(Document layout detection data)
▶
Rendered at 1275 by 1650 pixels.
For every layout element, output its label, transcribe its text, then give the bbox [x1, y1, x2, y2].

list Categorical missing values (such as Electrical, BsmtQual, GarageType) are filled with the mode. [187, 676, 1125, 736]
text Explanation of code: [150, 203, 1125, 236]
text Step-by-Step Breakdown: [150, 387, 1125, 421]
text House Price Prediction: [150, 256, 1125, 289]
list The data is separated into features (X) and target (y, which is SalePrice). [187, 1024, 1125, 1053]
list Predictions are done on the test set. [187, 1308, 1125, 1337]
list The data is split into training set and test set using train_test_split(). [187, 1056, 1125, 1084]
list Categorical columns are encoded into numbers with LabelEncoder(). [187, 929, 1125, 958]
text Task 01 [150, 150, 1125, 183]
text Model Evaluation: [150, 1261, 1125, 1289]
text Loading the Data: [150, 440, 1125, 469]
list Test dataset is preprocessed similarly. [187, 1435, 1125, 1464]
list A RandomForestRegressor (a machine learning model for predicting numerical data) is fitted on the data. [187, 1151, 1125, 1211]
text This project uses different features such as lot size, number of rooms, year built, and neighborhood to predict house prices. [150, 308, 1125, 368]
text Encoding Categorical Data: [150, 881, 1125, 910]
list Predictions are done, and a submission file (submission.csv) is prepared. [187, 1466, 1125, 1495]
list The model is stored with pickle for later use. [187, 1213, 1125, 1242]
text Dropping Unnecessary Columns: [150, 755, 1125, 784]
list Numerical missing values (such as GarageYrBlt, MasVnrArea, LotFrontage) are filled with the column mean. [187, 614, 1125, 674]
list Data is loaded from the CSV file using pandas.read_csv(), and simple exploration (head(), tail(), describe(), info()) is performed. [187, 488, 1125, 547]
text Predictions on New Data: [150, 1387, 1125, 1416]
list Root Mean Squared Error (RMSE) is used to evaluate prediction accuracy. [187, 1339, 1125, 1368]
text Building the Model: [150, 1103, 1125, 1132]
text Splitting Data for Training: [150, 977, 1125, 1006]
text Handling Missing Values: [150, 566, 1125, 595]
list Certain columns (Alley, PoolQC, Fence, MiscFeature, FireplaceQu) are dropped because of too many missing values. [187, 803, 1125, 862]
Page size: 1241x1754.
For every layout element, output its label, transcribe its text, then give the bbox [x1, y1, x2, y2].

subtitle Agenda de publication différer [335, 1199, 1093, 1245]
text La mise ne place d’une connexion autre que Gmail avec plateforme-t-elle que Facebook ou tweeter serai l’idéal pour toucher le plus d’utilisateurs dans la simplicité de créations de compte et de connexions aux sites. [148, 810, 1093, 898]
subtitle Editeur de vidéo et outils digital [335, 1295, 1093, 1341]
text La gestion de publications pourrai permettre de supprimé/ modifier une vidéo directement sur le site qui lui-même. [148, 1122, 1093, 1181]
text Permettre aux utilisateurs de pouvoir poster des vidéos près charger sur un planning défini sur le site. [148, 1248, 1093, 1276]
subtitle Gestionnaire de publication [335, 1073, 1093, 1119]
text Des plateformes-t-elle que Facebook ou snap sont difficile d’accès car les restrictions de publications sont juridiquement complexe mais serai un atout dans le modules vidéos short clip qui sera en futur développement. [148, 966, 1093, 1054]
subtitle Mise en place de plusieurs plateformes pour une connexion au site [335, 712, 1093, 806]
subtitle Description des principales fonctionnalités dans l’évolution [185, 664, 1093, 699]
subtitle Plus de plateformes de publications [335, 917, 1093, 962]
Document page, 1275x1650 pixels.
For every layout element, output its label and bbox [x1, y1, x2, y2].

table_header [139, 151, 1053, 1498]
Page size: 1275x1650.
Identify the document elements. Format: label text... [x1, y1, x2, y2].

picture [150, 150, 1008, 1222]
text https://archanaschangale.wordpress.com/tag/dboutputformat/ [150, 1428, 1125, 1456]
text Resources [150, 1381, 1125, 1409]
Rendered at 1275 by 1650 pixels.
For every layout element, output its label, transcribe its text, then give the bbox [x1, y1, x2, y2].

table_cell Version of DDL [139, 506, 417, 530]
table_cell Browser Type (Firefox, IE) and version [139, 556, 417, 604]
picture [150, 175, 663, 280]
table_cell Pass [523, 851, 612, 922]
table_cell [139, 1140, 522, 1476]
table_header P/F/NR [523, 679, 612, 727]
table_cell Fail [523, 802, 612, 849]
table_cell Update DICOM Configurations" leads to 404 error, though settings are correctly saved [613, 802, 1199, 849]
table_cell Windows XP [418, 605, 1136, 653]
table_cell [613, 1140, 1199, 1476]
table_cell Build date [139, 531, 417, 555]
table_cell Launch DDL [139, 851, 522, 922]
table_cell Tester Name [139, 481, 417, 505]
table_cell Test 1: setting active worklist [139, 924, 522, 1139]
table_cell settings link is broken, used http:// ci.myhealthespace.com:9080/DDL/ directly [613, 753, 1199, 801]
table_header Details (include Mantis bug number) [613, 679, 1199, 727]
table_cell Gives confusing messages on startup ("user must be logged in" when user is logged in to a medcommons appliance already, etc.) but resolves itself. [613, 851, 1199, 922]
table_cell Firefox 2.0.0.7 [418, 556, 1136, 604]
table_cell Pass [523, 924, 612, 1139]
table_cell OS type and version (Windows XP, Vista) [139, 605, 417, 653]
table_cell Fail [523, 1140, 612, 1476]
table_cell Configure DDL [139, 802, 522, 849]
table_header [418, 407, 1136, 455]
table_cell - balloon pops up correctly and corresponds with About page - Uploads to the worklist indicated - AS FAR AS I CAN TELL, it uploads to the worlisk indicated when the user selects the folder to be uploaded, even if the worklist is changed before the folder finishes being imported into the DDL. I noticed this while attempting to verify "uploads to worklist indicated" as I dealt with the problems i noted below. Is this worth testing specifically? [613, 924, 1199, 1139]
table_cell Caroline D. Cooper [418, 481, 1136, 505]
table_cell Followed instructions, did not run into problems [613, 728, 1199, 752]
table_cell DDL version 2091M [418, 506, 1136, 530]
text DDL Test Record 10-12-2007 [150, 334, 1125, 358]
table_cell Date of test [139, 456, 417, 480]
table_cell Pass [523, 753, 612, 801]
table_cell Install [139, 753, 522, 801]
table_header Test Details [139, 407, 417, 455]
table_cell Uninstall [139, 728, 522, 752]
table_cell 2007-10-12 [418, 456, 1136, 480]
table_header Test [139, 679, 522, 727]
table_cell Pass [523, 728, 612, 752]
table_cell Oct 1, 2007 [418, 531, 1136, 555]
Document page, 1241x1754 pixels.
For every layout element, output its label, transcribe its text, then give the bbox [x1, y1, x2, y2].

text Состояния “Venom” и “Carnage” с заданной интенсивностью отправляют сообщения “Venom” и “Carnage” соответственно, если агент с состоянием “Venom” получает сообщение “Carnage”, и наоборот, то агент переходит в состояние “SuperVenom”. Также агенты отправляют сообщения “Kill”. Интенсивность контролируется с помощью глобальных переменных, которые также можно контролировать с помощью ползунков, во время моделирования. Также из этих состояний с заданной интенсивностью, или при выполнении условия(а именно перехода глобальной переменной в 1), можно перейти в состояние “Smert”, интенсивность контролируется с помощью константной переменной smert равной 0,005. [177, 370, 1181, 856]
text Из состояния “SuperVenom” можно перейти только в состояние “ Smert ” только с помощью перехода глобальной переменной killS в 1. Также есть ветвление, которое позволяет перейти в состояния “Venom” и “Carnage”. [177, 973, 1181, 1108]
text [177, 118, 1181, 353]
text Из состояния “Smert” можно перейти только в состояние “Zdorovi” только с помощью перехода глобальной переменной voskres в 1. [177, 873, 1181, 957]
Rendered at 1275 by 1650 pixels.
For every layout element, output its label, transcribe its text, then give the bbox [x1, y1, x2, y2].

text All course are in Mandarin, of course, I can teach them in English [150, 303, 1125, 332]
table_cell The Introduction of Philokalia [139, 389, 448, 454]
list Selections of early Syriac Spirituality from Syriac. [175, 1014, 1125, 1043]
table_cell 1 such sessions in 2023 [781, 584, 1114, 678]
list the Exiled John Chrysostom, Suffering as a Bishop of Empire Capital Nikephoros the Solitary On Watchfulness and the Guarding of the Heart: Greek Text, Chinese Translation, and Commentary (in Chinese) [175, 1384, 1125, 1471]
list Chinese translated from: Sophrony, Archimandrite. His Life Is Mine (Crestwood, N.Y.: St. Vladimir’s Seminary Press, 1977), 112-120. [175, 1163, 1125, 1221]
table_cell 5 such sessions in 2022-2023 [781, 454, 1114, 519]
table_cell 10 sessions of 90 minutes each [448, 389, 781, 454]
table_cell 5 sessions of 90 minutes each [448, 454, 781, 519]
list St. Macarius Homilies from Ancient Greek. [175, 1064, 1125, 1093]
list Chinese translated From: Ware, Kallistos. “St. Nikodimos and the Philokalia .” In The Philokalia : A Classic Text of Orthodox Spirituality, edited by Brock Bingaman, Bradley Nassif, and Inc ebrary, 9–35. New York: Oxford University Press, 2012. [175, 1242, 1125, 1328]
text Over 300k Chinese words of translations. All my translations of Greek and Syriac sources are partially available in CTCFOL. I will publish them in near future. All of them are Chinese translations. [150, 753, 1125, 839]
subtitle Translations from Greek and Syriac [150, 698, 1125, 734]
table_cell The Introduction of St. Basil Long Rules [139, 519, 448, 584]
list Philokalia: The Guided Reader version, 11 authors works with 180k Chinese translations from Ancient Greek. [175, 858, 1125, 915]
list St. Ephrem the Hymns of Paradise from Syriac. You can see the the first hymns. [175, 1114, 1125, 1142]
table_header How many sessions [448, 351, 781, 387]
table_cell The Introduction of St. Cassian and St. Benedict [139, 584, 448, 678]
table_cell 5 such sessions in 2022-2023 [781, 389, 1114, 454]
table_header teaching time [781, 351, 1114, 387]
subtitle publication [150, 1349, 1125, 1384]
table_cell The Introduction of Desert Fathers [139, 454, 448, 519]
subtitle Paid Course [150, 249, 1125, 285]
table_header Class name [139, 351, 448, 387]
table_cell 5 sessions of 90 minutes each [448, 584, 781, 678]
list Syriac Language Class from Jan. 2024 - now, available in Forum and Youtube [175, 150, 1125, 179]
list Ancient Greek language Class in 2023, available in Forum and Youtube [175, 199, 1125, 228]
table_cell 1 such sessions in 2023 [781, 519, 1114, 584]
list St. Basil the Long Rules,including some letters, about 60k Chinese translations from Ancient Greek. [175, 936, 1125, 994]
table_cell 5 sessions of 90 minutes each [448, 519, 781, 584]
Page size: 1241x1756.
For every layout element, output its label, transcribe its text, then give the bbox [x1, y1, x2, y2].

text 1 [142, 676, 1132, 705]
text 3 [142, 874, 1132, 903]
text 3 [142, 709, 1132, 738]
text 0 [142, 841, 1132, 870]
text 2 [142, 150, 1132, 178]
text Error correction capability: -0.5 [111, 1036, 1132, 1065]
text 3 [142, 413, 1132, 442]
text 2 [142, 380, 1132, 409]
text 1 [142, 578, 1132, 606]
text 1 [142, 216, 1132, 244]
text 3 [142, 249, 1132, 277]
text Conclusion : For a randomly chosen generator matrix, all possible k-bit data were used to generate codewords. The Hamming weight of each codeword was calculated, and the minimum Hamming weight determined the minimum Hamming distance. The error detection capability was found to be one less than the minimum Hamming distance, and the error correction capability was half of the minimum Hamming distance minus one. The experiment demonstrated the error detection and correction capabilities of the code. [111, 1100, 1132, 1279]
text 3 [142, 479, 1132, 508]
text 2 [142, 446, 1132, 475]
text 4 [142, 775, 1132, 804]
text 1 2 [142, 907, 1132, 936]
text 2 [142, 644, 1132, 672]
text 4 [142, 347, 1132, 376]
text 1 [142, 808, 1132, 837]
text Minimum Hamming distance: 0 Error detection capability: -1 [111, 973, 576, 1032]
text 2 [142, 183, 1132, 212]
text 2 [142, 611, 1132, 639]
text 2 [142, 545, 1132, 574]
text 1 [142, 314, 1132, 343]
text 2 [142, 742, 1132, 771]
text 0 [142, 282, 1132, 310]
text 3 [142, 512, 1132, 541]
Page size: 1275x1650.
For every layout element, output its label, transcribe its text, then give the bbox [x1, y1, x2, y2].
◀
## TASK OBJECTIVE
Wherever a line in the data above holds the word "them", copy that line.

## EXERCISE SOLUTION
text All course are in Mandarin, of course, I can teach them in English [150, 303, 1125, 332]
text Over 300k Chinese words of translations. All my translations of Greek and Syriac sources are partially available in CTCFOL. I will publish them in near future. All of them are Chinese translations. [150, 753, 1125, 839]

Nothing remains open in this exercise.